When a friend gave artist Yakun Chen a discarded circuit board, ideas started popping in her mind. “I was so obsessed with the pattern of it, those little things on the front side and on the back side,” she recalled. “My first thought was to create a city, but I realized it might be a little clichéd just to create a city based on a circuit board, because other people have done that. Then I thought maybe it would be more interesting to have it move rather than be a still image. So I started to create a 3-D animation about it.”
Chen spoke to Pasatiempo from Los Angeles between semesters at the Rhode Island School of Design, where she is an MFA candidate. What she came up with from that little electronic artifact is the piece called Neverend (Land).
She created the moving piece — holographic-projection animations in two mirrorlike pyramids — using the Cinema 4D software. “I wanted the animation to be in a loop. The city is born from an egg shape; and all of the components fall from the sky, piece by piece, so the city is constructed block by block; and it goes through a couple of transitions, and then it disappears, piece by piece again. I created the above-ground city and the underground city because I think it is interesting to see both. Usually we only see the above-ground city, but there are lots of structures underground.”

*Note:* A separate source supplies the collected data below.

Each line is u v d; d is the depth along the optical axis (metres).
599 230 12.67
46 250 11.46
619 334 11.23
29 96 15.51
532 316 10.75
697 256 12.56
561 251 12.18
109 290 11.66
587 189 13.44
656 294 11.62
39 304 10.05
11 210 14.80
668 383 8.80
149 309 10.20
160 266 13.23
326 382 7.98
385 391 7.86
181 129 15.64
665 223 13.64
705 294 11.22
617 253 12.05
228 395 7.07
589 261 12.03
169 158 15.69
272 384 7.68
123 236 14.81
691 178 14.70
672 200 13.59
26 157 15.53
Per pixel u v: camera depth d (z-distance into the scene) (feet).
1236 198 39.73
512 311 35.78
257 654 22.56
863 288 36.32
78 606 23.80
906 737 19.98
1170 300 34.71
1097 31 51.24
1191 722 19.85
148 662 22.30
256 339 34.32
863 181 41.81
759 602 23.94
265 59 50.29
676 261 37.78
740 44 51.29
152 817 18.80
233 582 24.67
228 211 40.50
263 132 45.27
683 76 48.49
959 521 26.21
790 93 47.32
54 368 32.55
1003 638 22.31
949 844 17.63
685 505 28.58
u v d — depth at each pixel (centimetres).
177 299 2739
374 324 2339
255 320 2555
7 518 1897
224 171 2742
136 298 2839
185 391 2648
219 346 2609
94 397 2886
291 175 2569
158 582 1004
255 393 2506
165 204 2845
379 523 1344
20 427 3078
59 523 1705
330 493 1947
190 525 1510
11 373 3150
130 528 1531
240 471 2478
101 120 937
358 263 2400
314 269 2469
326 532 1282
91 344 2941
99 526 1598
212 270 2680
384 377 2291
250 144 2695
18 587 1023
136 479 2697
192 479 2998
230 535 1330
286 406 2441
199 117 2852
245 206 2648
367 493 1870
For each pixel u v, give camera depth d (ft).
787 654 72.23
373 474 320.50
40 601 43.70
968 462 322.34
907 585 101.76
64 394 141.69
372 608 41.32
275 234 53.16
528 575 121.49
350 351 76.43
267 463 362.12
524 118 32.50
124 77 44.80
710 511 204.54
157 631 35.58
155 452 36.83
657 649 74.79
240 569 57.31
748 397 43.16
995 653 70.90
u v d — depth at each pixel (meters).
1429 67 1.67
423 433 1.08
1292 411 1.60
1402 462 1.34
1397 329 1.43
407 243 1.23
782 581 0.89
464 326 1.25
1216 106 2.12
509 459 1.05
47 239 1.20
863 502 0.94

The patterns were created based on the pattern on the two sides of a circuit board. One side is overtly dimensional, with its variety of diodes, transistors, capacitors, and other components, while the other side is a flatter array of soldered electrical-pathway structures. “So both cities are floating in the darkness and go through the journey from birth to deconstruction. It feels like a miniature version of our world because all the components self-perpetuate in some way. The reason I didn’t make it bigger is I want people to get closer to it and pay close attention to it and maybe stay for a minute or two and look into this small world that is a small version of the real world.”
Neverend (Land) is displayed at El Museo Cultural de Santa Fe from Friday, June 10, to June 26.